Errol Mendes (iPolitics) on whether the ethics commissioner overstepped his bounds: “This seems to expand the scope of Section 9 to the myriad of government actions where government does advance the financial interests of the private sector when ever the Commissioner thinks it falls into the category of an improper advancing the financial interests of a private sector party. Where is the discussion of what types of public interest concerns could take it out of the improper advancing of a financial interest of a private sector party?”
Chris Selley (National Post) on the blurring of public and private interests: “If Trudeau is guilty of a conflict of interest in his advocacy for SNC-Lavalin, then surely it impugns a whole lot of what goes on in federal politics.

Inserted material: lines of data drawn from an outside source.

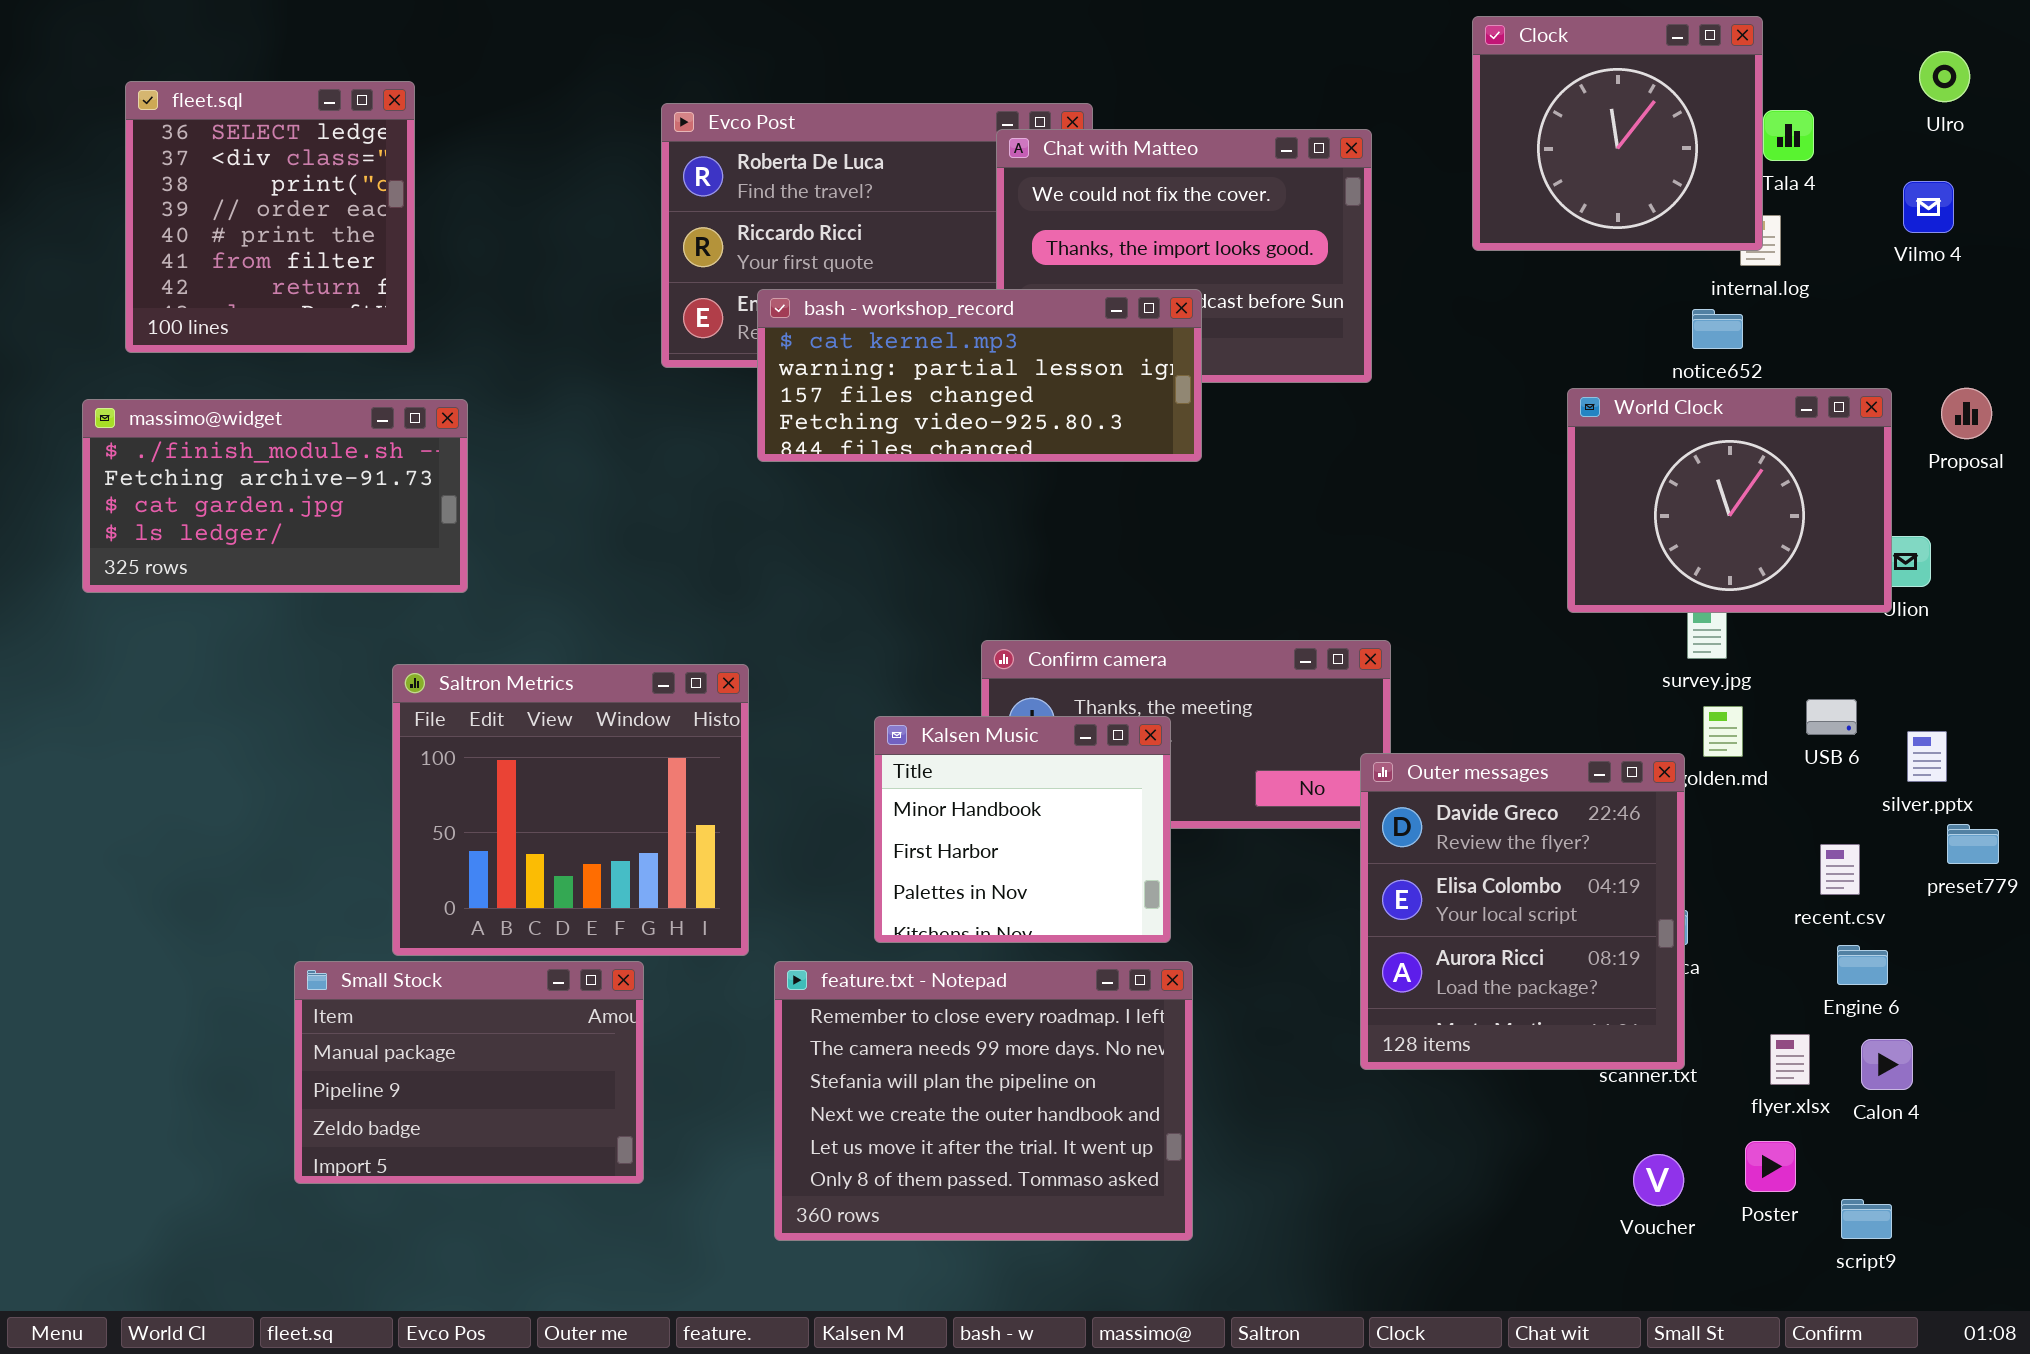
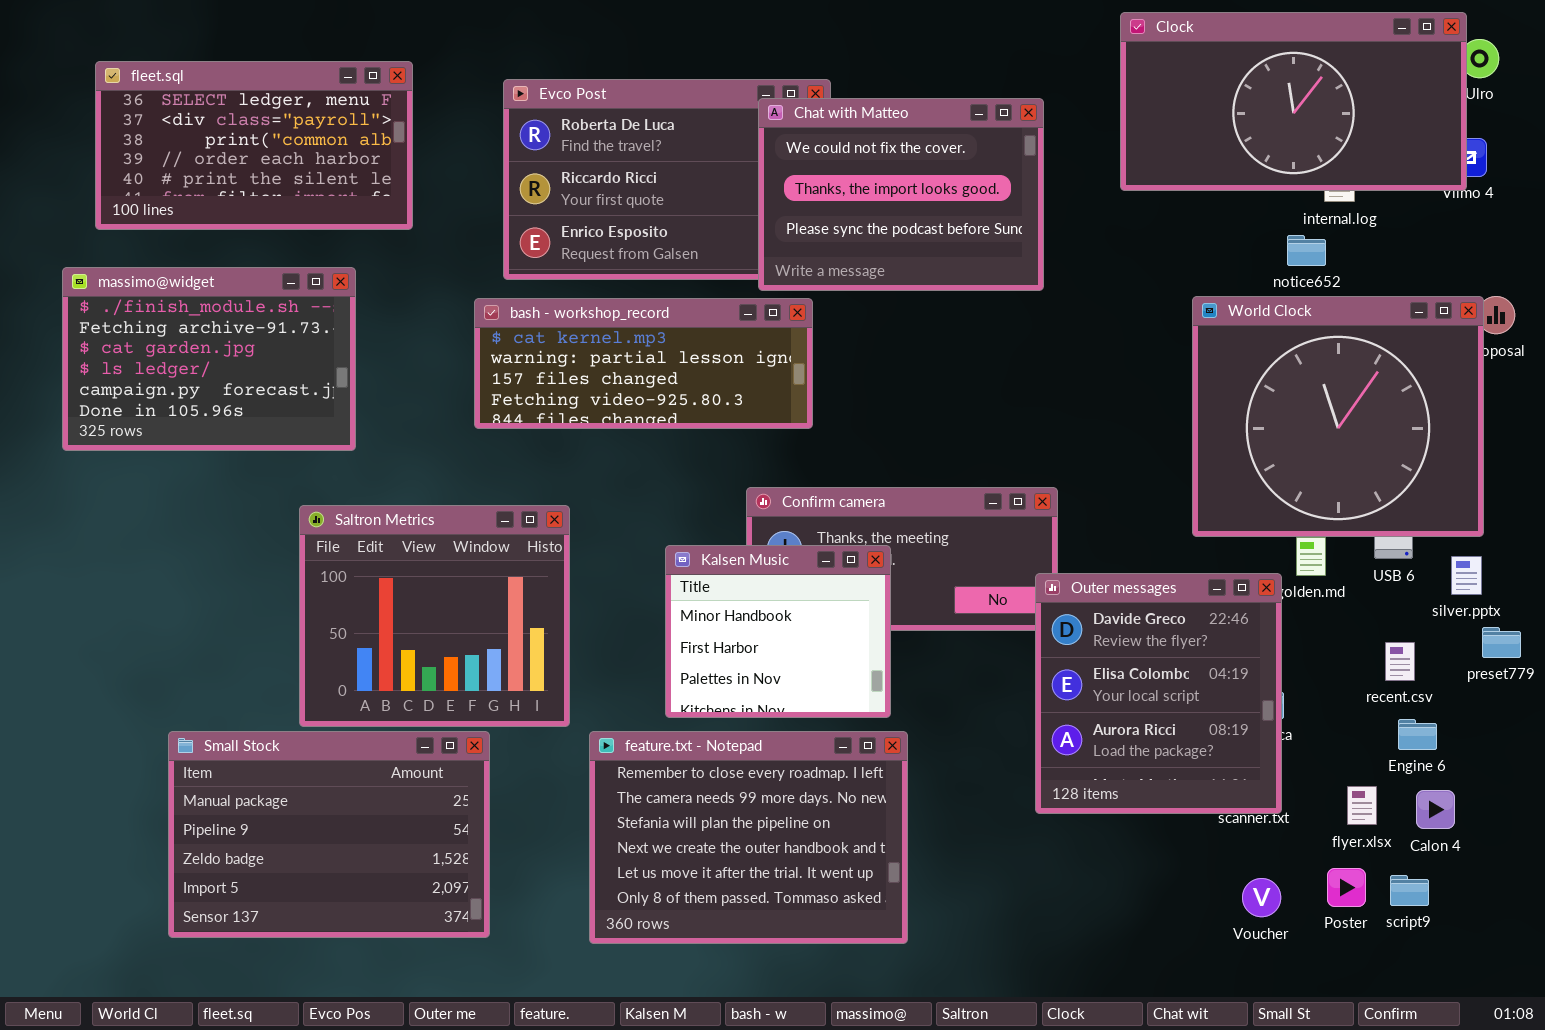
Clock: [1472,16,1763,251] -> [1120,12,1467,191], resized
fleet.sql: [125,81,415,353] -> [95,61,413,230], resized
bash - workshop_record: [757,289,1202,462] -> [474,298,813,429], moved
World Clock: [1567,388,1892,613] -> [1192,296,1484,537], resized
massimo@widget: [82,399,468,593] -> [62,267,356,451], resized
Small Stock: [294,961,644,1184] -> [168,731,490,938], resized
script9: [1841,1199,1892,1239] -> [1390,875,1429,906], moved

Every time an MP shows up to a private business in his riding clutching a giant novelty cheque, surely he’s treading dangerously close to the jeopardy in which Trudeau now finds himself. If he really just wants to stand up for jobs, why not stay in Ottawa and mail the cheque?”
Mostafa Askari, Kevin Page and Nishant Singh (The Globe and Mail) on the need for tax reform: “It is a good bet that some political parties in Canada will be proposing higher revenues in their federal electoral platforms this fall to help pay for new spending initiatives. Has the time come for a broad review of Canada’s tax system? Yes. Should this review be a precondition for voters before a future government raises significant new tax and non-tax revenue? Maybe.”
Jooyoung Lee (The Globe and Mail) on how to address gun violence: “The current approach to fighting gun violence in Toronto is well-intended, but it is too reactionary. We are apathetic about the issue until there’s a string of shootings, at which point we throw up our hands and demand more police. Don’t get me wrong, police are an integral part of any solution to gun violence; they are first responders at shootings, arrest people who use guns to harm and kill others, and they investigate homicides to bring a semblance of justice to families that have suffered tragedy. They should be supported. But as the Chief himself has said in recent interviews: ‘We cannot arrest our way out of this problem.’ That was true in previous years, and it’s even truer now.”